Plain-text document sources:
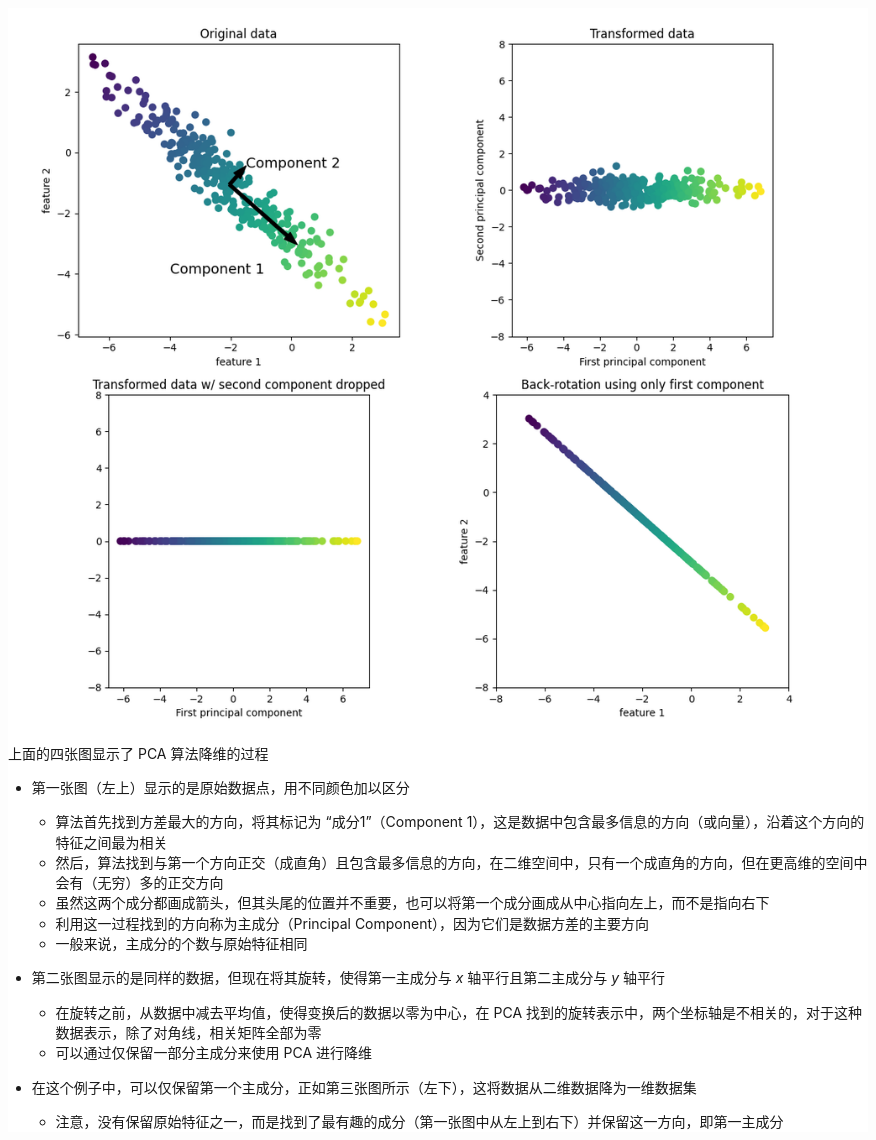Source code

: ![png](figures/l31/l31-PCA-Mglearn.png)


上面的四张图显示了 PCA 算法降维的过程

- 第一张图（左上）显示的是原始数据点，用不同颜色加以区分
    - 算法首先找到方差最大的方向，将其标记为 “成分1”（Component 1），这是数据中包含最多信息的方向（或向量），沿着这个方向的特征之间最为相关
    - 然后，算法找到与第一个方向正交（成直角）且包含最多信息的方向，在二维空间中，只有一个成直角的方向，但在更高维的空间中会有（无穷）多的正交方向
    - 虽然这两个成分都画成箭头，但其头尾的位置并不重要，也可以将第一个成分画成从中心指向左上，而不是指向右下
    - 利用这一过程找到的方向称为主成分（Principal Component），因为它们是数据方差的主要方向
    - 一般来说，主成分的个数与原始特征相同

- 第二张图显示的是同样的数据，但现在将其旋转，使得第一主成分与 $x$ 轴平行且第二主成分与 $y$ 轴平行
    - 在旋转之前，从数据中减去平均值，使得变换后的数据以零为中心，在 PCA 找到的旋转表示中，两个坐标轴是不相关的，对于这种数据表示，除了对角线，相关矩阵全部为零
    - 可以通过仅保留一部分主成分来使用 PCA 进行降维

- 在这个例子中，可以仅保留第一个主成分，正如第三张图所示（左下），这将数据从二维数据降为一维数据集
    - 注意，没有保留原始特征之一，而是找到了最有趣的成分（第一张图中从左上到右下）并保留这一方向，即第一主成分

_TASK ITEM_
The entries should be printed again exactly as written, leaving all pictures out.

_TASK RESPONSE_
Source code

: ![png](figures/l31/l31-PCA-Mglearn.png)


上面的四张图显示了 PCA 算法降维的过程

- 第一张图（左上）显示的是原始数据点，用不同颜色加以区分
    - 算法首先找到方差最大的方向，将其标记为 “成分1”（Component 1），这是数据中包含最多信息的方向（或向量），沿着这个方向的特征之间最为相关
    - 然后，算法找到与第一个方向正交（成直角）且包含最多信息的方向，在二维空间中，只有一个成直角的方向，但在更高维的空间中会有（无穷）多的正交方向
    - 虽然这两个成分都画成箭头，但其头尾的位置并不重要，也可以将第一个成分画成从中心指向左上，而不是指向右下
    - 利用这一过程找到的方向称为主成分（Principal Component），因为它们是数据方差的主要方向
    - 一般来说，主成分的个数与原始特征相同

- 第二张图显示的是同样的数据，但现在将其旋转，使得第一主成分与 $x$ 轴平行且第二主成分与 $y$ 轴平行
    - 在旋转之前，从数据中减去平均值，使得变换后的数据以零为中心，在 PCA 找到的旋转表示中，两个坐标轴是不相关的，对于这种数据表示，除了对角线，相关矩阵全部为零
    - 可以通过仅保留一部分主成分来使用 PCA 进行降维

- 在这个例子中，可以仅保留第一个主成分，正如第三张图所示（左下），这将数据从二维数据降为一维数据集
    - 注意，没有保留原始特征之一，而是找到了最有趣的成分（第一张图中从左上到右下）并保留这一方向，即第一主成分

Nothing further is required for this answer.